:: What to do ::
Retype the data from the line containing "Engineering & Strain Tuning" through the line containing "#### 2.3. Vertical", inclusive, reproducing each line precisely.

══ Material shown

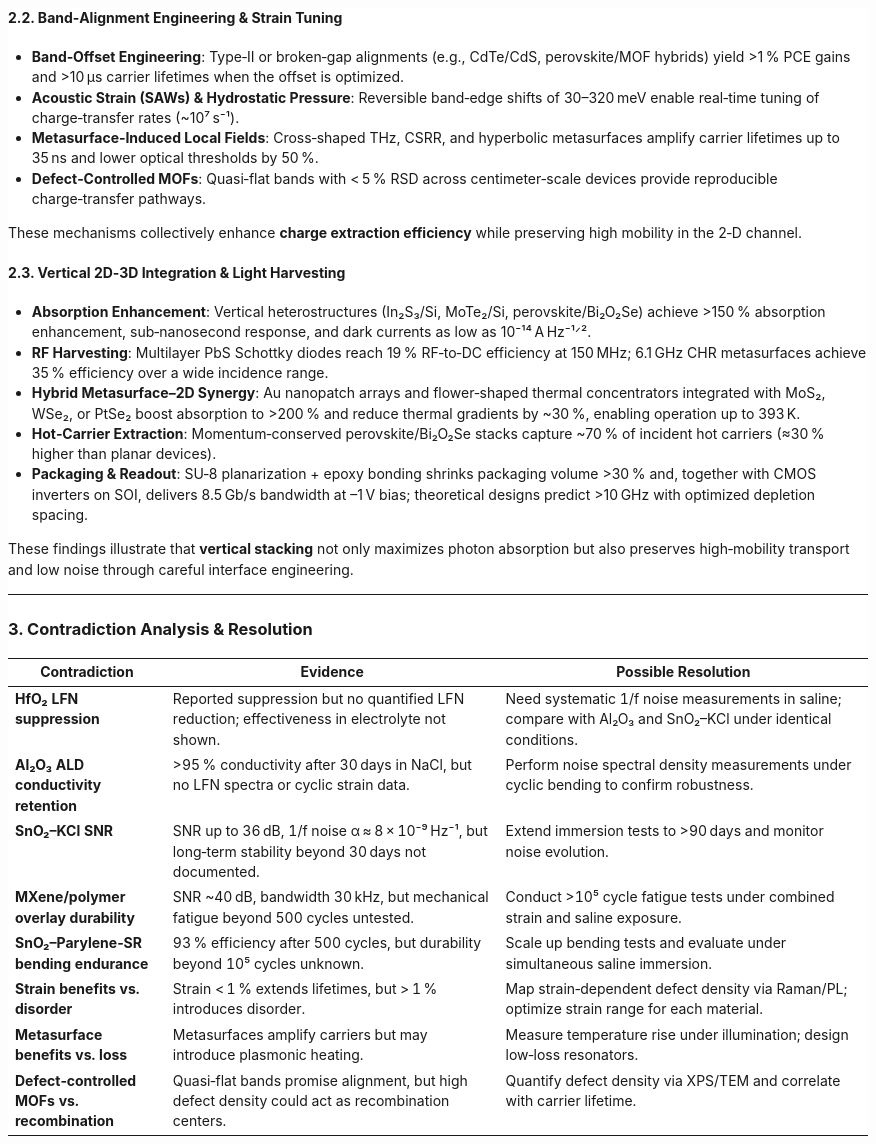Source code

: #### 2.2. Band‑Alignment Engineering & Strain Tuning  

- **Band‑Offset Engineering**: Type‑II or broken‑gap alignments (e.g., CdTe/CdS, perovskite/MOF hybrids) yield >1 % PCE gains and >10 µs carrier lifetimes when the offset is optimized.  
- **Acoustic Strain (SAWs) & Hydrostatic Pressure**: Reversible band‑edge shifts of 30–320 meV enable real‑time tuning of charge‑transfer rates (~10⁷ s⁻¹).  
- **Metasurface‑Induced Local Fields**: Cross‑shaped THz, CSRR, and hyperbolic metasurfaces amplify carrier lifetimes up to 35 ns and lower optical thresholds by 50 %.  
- **Defect‑Controlled MOFs**: Quasi‑flat bands with < 5 % RSD across centimeter‑scale devices provide reproducible charge‑transfer pathways.  

These mechanisms collectively enhance **charge extraction efficiency** while preserving high mobility in the 2‑D channel.

#### 2.3. Vertical 2D‑3D Integration & Light Harvesting  

- **Absorption Enhancement**: Vertical heterostructures (In₂S₃/Si, MoTe₂/Si, perovskite/Bi₂O₂Se) achieve >150 % absorption enhancement, sub‑nanosecond response, and dark currents as low as 10⁻¹⁴ A Hz⁻¹ᐟ².  
- **RF Harvesting**: Multilayer PbS Schottky diodes reach 19 % RF‑to‑DC efficiency at 150 MHz; 6.1 GHz CHR metasurfaces achieve 35 % efficiency over a wide incidence range.  
- **Hybrid Metasurface–2D Synergy**: Au nanopatch arrays and flower‑shaped thermal concentrators integrated with MoS₂, WSe₂, or PtSe₂ boost absorption to >200 % and reduce thermal gradients by ~30 %, enabling operation up to 393 K.  
- **Hot‑Carrier Extraction**: Momentum‑conserved perovskite/Bi₂O₂Se stacks capture ~70 % of incident hot carriers (≈30 % higher than planar devices).  
- **Packaging & Readout**: SU‑8 planarization + epoxy bonding shrinks packaging volume >30 % and, together with CMOS inverters on SOI, delivers 8.5 Gb/s bandwidth at –1 V bias; theoretical designs predict >10 GHz with optimized depletion spacing.  

These findings illustrate that **vertical stacking** not only maximizes photon absorption but also preserves high‑mobility transport and low noise through careful interface engineering.

---

### 3. Contradiction Analysis & Resolution  

| Contradiction | Evidence | Possible Resolution |
|---------------|----------|----------------------|
| **HfO₂ LFN suppression** | Reported suppression but no quantified LFN reduction; effectiveness in electrolyte not shown. | Need systematic 1/f noise measurements in saline; compare with Al₂O₃ and SnO₂–KCl under identical conditions. |
| **Al₂O₃ ALD conductivity retention** | >95 % conductivity after 30 days in NaCl, but no LFN spectra or cyclic strain data. | Perform noise spectral density measurements under cyclic bending to confirm robustness. |
| **SnO₂–KCl SNR** | SNR up to 36 dB, 1/f noise α ≈ 8 × 10⁻⁹ Hz⁻¹, but long‑term stability beyond 30 days not documented. | Extend immersion tests to >90 days and monitor noise evolution. |
| **MXene/polymer overlay durability** | SNR ~40 dB, bandwidth 30 kHz, but mechanical fatigue beyond 500 cycles untested. | Conduct >10⁵ cycle fatigue tests under combined strain and saline exposure. |
| **SnO₂–Parylene‑SR bending endurance** | 93 % efficiency after 500 cycles, but durability beyond 10⁵ cycles unknown. | Scale up bending tests and evaluate under simultaneous saline immersion. |
| **Strain benefits vs. disorder** | Strain < 1 % extends lifetimes, but > 1 % introduces disorder. | Map strain‑dependent defect density via Raman/PL; optimize strain range for each material. |
| **Metasurface benefits vs. loss** | Metasurfaces amplify carriers but may introduce plasmonic heating. | Measure temperature rise under illumination; design low‑loss resonators. |
| **Defect‑controlled MOFs vs. recombination** | Quasi‑flat bands promise alignment, but high defect density could act as recombination centers. | Quantify defect density via XPS/TEM and correlate with carrier lifetime. |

════

:: Finished exercise ::
: #### 2.2. Band‑Alignment Engineering & Strain Tuning  

- **Band‑Offset Engineering**: Type‑II or broken‑gap alignments (e.g., CdTe/CdS, perovskite/MOF hybrids) yield >1 % PCE gains and >10 µs carrier lifetimes when the offset is optimized.  
- **Acoustic Strain (SAWs) & Hydrostatic Pressure**: Reversible band‑edge shifts of 30–320 meV enable real‑time tuning of charge‑transfer rates (~10⁷ s⁻¹).  
- **Metasurface‑Induced Local Fields**: Cross‑shaped THz, CSRR, and hyperbolic metasurfaces amplify carrier lifetimes up to 35 ns and lower optical thresholds by 50 %.  
- **Defect‑Controlled MOFs**: Quasi‑flat bands with < 5 % RSD across centimeter‑scale devices provide reproducible charge‑transfer pathways.  

These mechanisms collectively enhance **charge extraction efficiency** while preserving high mobility in the 2‑D channel.

#### 2.3. Vertical 2D‑3D Integration & Light Harvesting  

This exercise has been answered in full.